Top of Study material

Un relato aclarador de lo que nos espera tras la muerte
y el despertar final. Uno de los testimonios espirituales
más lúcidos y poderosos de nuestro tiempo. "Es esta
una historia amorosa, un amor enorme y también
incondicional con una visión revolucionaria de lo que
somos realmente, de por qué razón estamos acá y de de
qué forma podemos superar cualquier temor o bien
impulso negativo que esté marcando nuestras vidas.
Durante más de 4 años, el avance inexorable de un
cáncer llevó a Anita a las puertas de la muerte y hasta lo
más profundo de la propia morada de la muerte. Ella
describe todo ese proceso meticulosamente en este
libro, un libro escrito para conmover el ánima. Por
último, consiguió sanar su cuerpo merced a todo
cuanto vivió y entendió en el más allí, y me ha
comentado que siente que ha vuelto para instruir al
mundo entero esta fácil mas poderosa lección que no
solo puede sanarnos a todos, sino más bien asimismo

Bottom of Study material

Lines in the records above that carry the word "bien" are to be located and copied.

qué forma podemos superar cualquier temor o bien
solo puede sanarnos a todos, sino más bien asimismo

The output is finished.